“Do you want to know my version of hell?” I whispered to Meril. We were standing side by side in our matching blue and black uniforms, smiling and nodding at the people in the lounge.
“Hell is being on a ship, where the most wonderful food in the world is served. Anything you can imagine. Everything is drizzled with crème fresh and seasoned perfectly and served with a fresh garnish of something or other picked just yesterday. And the desserts! Crème brule and pudding, delicate layer cakes and pink squares of something or other and chocolate mouse- all day long, whenever you want it.
"In my version of hell, you hear about the food all day long. You smell the food wafting up from the kitchen. Everywhere you look, there is a television screen broadcasting the menu de jour. You can’t avoid it. The food is everywhere.
"But! And here’s the thing: you can’t have any of it. Not one single bite of the food can be placed in your mouth.
"You don’t starve- if you starved, you would eventually die or become so weak you would have to be removed from the ship, and this hell is eternal. In this hell, you are served three meals a day and you have absolutely no reason to complain. You are fed and there is enough food for you to have as much as you want.
And eat you should, because whatever you do not eat today, you will be served tomorrow. The crust around the sausage sticks will deepend and harden with every re-heating, until there is no meat whatsoever but just some sort of tough, breaded exo-skeleton. Eventually, all your meals will be oblong in shape and indecipherable.”
Meril nodded. “Don’t worry” she whispered in her lilting Louisianna acent, “Your meal will be covered in a pool of ranch dressing. So it doesn’t really matter what shape it is.”
I love to talk with Meril because I know she won’t go running to the captain.
I’ve grown to love the Chief Engineer, Pat, and I’m afraid they are going to take him away the way they took away Dave Horner, the guy who built the ship that I loved so much but we left him on shore.

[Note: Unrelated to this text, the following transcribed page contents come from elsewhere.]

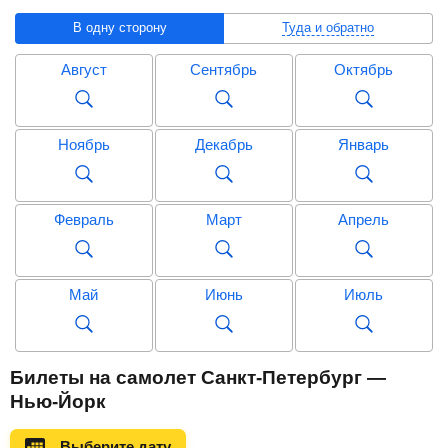
В одну сторону
Туда и обратно
Август
Сентябрь
Октябрь
Ноябрь
Декабрь
Январь
Февраль
Март
Апрель
Май
Июнь
Июль
Август
Сентябрь
Октябрь
Билеты на самолет Санкт-Петербург —
Нью-Йорк
Ноябрь
Декабрь
Январь
Выберите дату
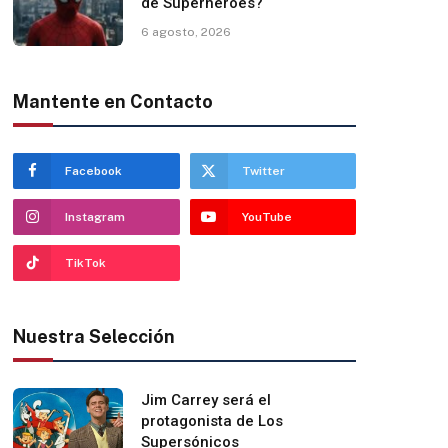
de Superhéroes?
6 agosto, 2026
Mantente en Contacto
Facebook
Twitter
Instagram
YouTube
TikTok
Nuestra Selección
Jim Carrey será el
protagonista de Los
Supersónicos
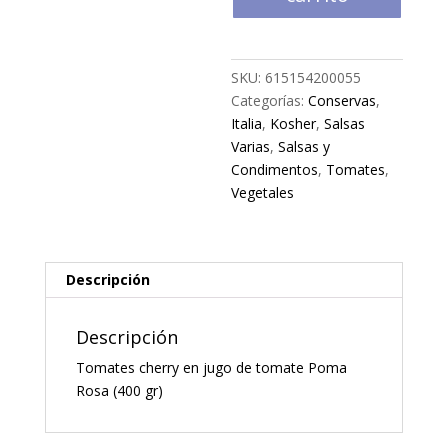
tomate
Poma
Rosa
SKU:
615154200055
(400
Categorías:
Conservas
,
gr)
Italia
,
Kosher
,
Salsas
cantidad
Varias
,
Salsas y
Condimentos
,
Tomates
,
Vegetales
Descripción
Descripción
Tomates cherry en jugo de tomate Poma
Rosa (400 gr)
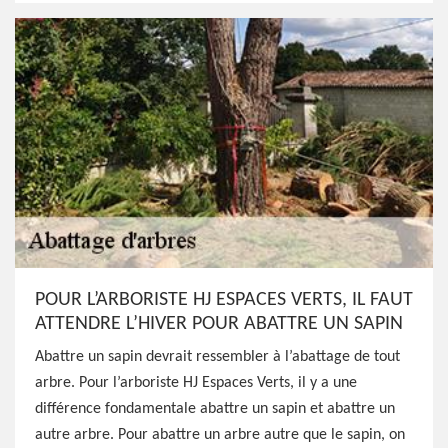
POUR L’ARBORISTE HJ ESPACES VERTS, IL FAUT
ATTENDRE L’HIVER POUR ABATTRE UN SAPIN
Abattre un sapin devrait ressembler à l’abattage de tout
arbre. Pour l’arboriste HJ Espaces Verts, il y a une
différence fondamentale abattre un sapin et abattre un
autre arbre. Pour abattre un arbre autre que le sapin, on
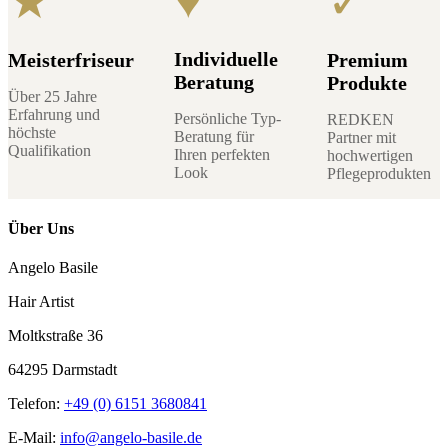
♥
★
✓
Individuelle
Meisterfriseur
Premium
Beratung
Produkte
Über 25 Jahre
Erfahrung und
Persönliche Typ-
REDKEN
höchste
Beratung für
Partner mit
Qualifikation
Ihren perfekten
hochwertigen
Look
Pflegeprodukten
Über Uns
Angelo Basile
Hair Artist
Moltkstraße 36
64295 Darmstadt
Telefon:
+49 (0) 6151 3680841
E-Mail:
info@angelo-basile.de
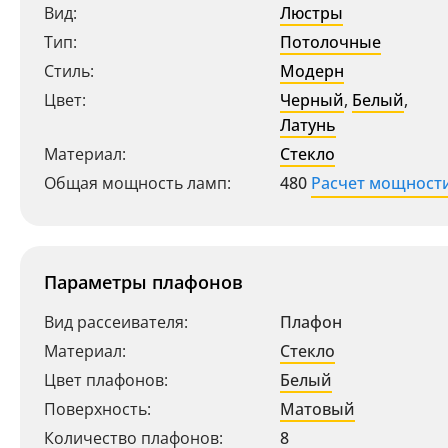
Вид:
Люстры
Тип:
Потолочные
Стиль:
Модерн
Цвет:
Черный
,
Белый
,
Латунь
Материал:
Стекло
Общая мощность ламп:
480
Расчет мощност
Параметры плафонов
Вид рассеивателя:
Плафон
Материал:
Стекло
Цвет плафонов:
Белый
Поверхность:
Матовый
Количество плафонов:
8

I was asking Pat yesterday what they do with those trays of fancy desserts if they don’t all get eaten. “Do they go into the trash?” The thought was terrifying, yet hopeful. If only I could get to them first….

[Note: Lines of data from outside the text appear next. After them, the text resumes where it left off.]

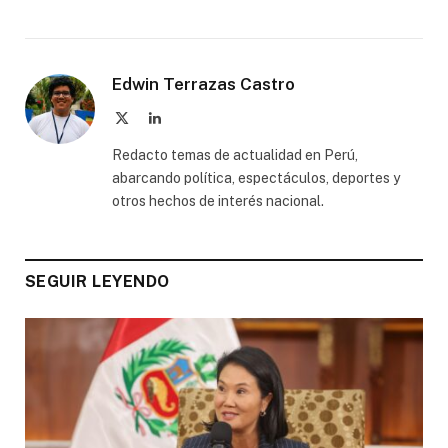
Edwin Terrazas Castro
X
LinkedIn
(Twitter)
Redacto temas de actualidad en Perú,
abarcando política, espectáculos, deportes y
otros hechos de interés nacional.
SEGUIR LEYENDO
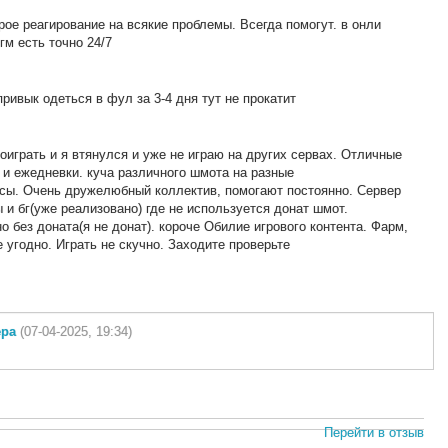
ое реагирование на всякие проблемы. Всегда помогут. в онли
гм есть точно 24/7
привык одеться в фул за 3-4 дня тут не прокатит
поиграть и я втянулся и уже не играю на других сервах. Отличные
 и ежедневки. куча различного шмота на разные
сы. Очень дружелюбный коллектив, помогают постоянно. Сервер
ы и бг(уже реализовано) где не используется донат шмот.
 без доната(я не донат). короче Обилие игрового контента. Фарм,
е угодно. Играть не скучно. Заходите проверьте
ера
(07-04-2025, 19:34)
Перейти в отзыв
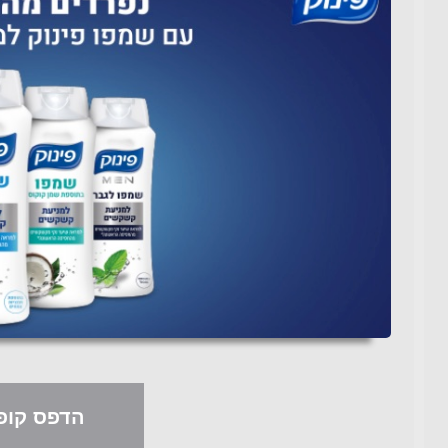
הדפס קופו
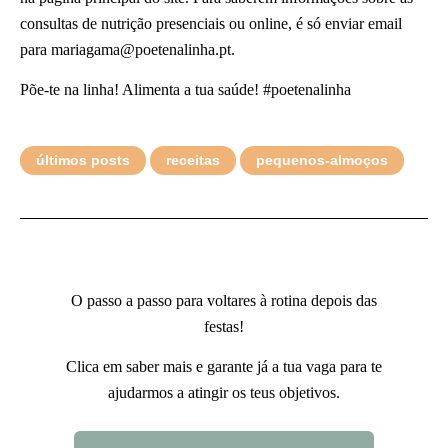
consultas de nutrição presenciais ou online, é só enviar email
para mariagama@poetenalinha.pt.
Põe-te na linha! Alimenta a tua saúde! #poetenalinha
últimos posts
receitas
pequenos-almoços
O passo a passo para voltares à rotina depois das
festas!
Clica em saber mais e garante já a tua vaga para te
ajudarmos a atingir os teus objetivos.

“No,” said Pat, who has one arm tattooed like a robot arm. “The night shift deck hands eat them. Those deck hands survive on sugar and caffeine.”
“I’ve got to befriend a deckhand.” I said out loud.
Later that night, after Laurie and I had turned the light out, there was a knock on the door. The sound was confusing to me- nobody had ever needed me enough on this ship to knock on my door. Then the knock came again, and after a long pause I said, “Come in.”
The door opened and Pat came in. I was very confused because I had been sleeping, and because I’d taken a sleeping pill on a nearly empty stomach, which is the only way those things work anymore.
“Are you sleeping?” He asked, entering our tiny room. “I brought you this.” And he reached between the makeshift curtain I’d built around my bunk, made out of Patagonia layers, and placed a little pot into my hand and a spoon.
“It’s dessert. I stole it for you from the kitchen.”
I ate about three bites- it was a flambayed banana bread pudding- and then I realized I was going to choke. I was too drugged up to swallow correctly. I put the pot on my bed side shelf and fell backwards into sleep.
In the morning I saw it there, and I remembered the entire incident. And waking up I knew the day was a little different than any other day before on the ship, because someone had snuck something out of the kitchen, and figured out which room I slept in, and brought it to me in bed.